The euro fell as low as $1.2842, its lowest since April 4, and last traded down 0.3 percent against the dollar at $1.2879. Against the yen, the euro last traded at 131.82 yen, down 0.4 percent on the day.
European Central Bank officials have said they could ease monetary policy further, and perhaps even take the deposit rate - the level at which banks park their surplus cash with the central bank - below zero if the economy slowed.
A cut in the deposit rate would make holding euros unattractive and could lead to a broad selloff.
Concerns about the euro zone’s recession trumped positive news out of Greece, with 10-year Greek government bond yields tumbling to their lowest in nearly three years, one day after Fitch upgraded the country’s sovereign credit ratings.
Separately, the International Monetary Fund’s executive board approved a $1.3 billion, three-year loan to Cyprus on Wednesday, part of a larger international bailout to help the Mediterranean country avoid defaulting on its debt.

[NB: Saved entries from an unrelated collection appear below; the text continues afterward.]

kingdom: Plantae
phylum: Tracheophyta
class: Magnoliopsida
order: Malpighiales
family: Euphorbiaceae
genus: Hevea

The dollar earlier in the global session rose as high as 102.76 yen on Reuters trading platform, its highest since October 2008 and the fifth rise in as many days. But dollar gains were pared during the North American session on falling U.S. Treasury bond yields. Yields move inversely to price.
The dollar last traded at 102.35 yen, little changed on the day, according to Reuters data.
Dollar/yen “is a one-way trade and no one knows what to do,” said George Dowd, head of the foreign exchange desk at Newedge USA LLC in Chicago. “It’s difficult to buy at 102.50 but if you don’t buy you miss it. There has been no pullback since late March.”
The dollar is now up 18.1 percent for the year against the yen. Though there are seven months until the year closes, if gains were to hold at this level it would be the best year since 1979 when the dollar rose 23.68 percent against the yen.
Some $4.92 billion in euros changed hands on Wednesday on Reuters Dealing and $3.23 billion in yen.